*PASSAGE SHOWN*.
•••
Store.Project.Conversation.Format (fnord v0.9.40)

View Source

Format detection and parsing for conversation files. Two formats coexist:

  • v0 - the legacy timestamp-prefixed shape: <unix_ts>:<json>. The <unix_ts> is a numeric prefix that lets list/1 and timestamp/1 sort conversations without parsing the JSON. Read-only at this point - no code path emits v0; older files still on disk are read transparently.

  • v1 - pure JSON. The top-level object carries version: 1, timestamp: <unix_int>, and the same messages/metadata/memory/ tasks keys v0 has. Current on-the-wire shape; what every writer emits.

Why this module exists

All worktrees in a project share .fnord/projects/<project>/conversations/. Background services (MemoryIndexer, ConversationIndexer) in any worktree can read any conversation file. If one build starts emitting v1 files while another build only reads v0, the older build flags every v1 file as corrupt and skips it - data loss in practice.

The two-step rollout that got us here:

  1. Phase 1b - shipped a build whose readers understand BOTH v0 and v1, while the writer continued to emit v0. Reader-tolerant + writer-conservative.
  2. Phase 2c - flipped the writer to v1. Older Phase-1b readers parse the new files unchanged. Writer-aggressive.

This module is now at Phase 2c. v1 is the canonical on-disk format; v0 is a read-only legacy shape that still appears in files written before the flip.

Heal-on-read (and forward migration)

v0 files in the wild may carry legacy shapes from earlier code paths:

  • tasks map with bare lists or non-canonical statuses - healed by Store.Project.Conversation.TaskListStatusMigration.
  • tool_calls[].function.arguments stored as decoded maps instead of JSON strings - re-encoded by heal_tool_call_arguments/1 here. (See engram memory "Conversation file corruption - responses branch tool arguments" for the atom-table backstory.)

When either heal pass triggers on a v0 file, the repaired content is persisted as v1 via write_v1_blob/2, not back as v0. Two reasons:

  1. The writer is at v1; emitting fresh v0 would create new legacy files.
  2. Older builds without the heal pass would silently mis-parse the healed-in-place v0 shape; a v1 file at least surfaces as a clean format-version skip rather than a corrupt decode.

This means stale v0 files migrate forward incrementally as they are touched. Untouched v0 files stay v0 indefinitely (read-only paths don't rewrite them).

v1 files skip the heal passes entirely. Note that a heal-produced v1 file preserves its legacy message shapes verbatim (only the broken fields are repaired), so v1 content can still contain assistant-with-tool_calls messages - hydrate_message/1 handles those regardless of file version.

Summary

Functions

Detect the format of a raw conversation file's contents. v0 is identified by a \d+: prefix, v1 by a JSON object opener (with optional leading whitespace).

Shared heal-persistence path: write a healed v0 conversation back as v1.

Read a conversation from disk, dispatch to the right parser, apply heal passes for v0 files, and return the canonical in-memory data shape that Store.Project.Conversation.read/1 callers expect.

Extract just the timestamp from a raw file contents string. v0 reads only the prefix (cheap); v1 has to decode the whole JSON object (less cheap, but paid only once a v1 file is encountered).
•••
*DATA SECTION*.
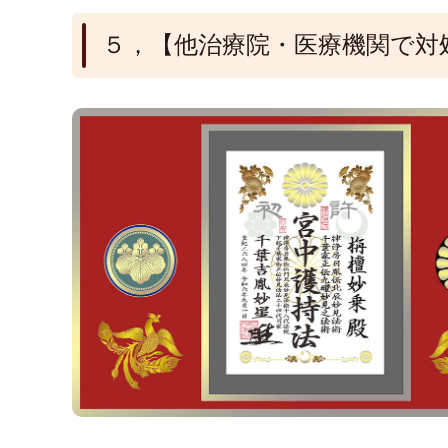
５，【他治療院・医療機関で対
•••
*ACTIVITIES*.
- a) Answer these from the conversation format page:
(i) In the v0 format, what does the numeric timestamp prefix let list/1 and timestamp/1 do?
(ii) Which function re-encodes tool call arguments that were stored as decoded maps?
(iii) During Phase 1b, which format did the writer keep emitting?
- b) Write out the part of the conversation format page that starts at "When either heal" and ends at "new legacy files.", word for word.
Answer from the conversation format page only.

*REPLIES*.
- a)
(i) Sort conversations without parsing the JSON.
(ii) heal_tool_call_arguments/1.
(iii) v0.

- b)
When either heal pass triggers on a v0 file, the repaired content is persisted as v1 via write_v1_blob/2, not back as v0. Two reasons:

  1. The writer is at v1; emitting fresh v0 would create new legacy files.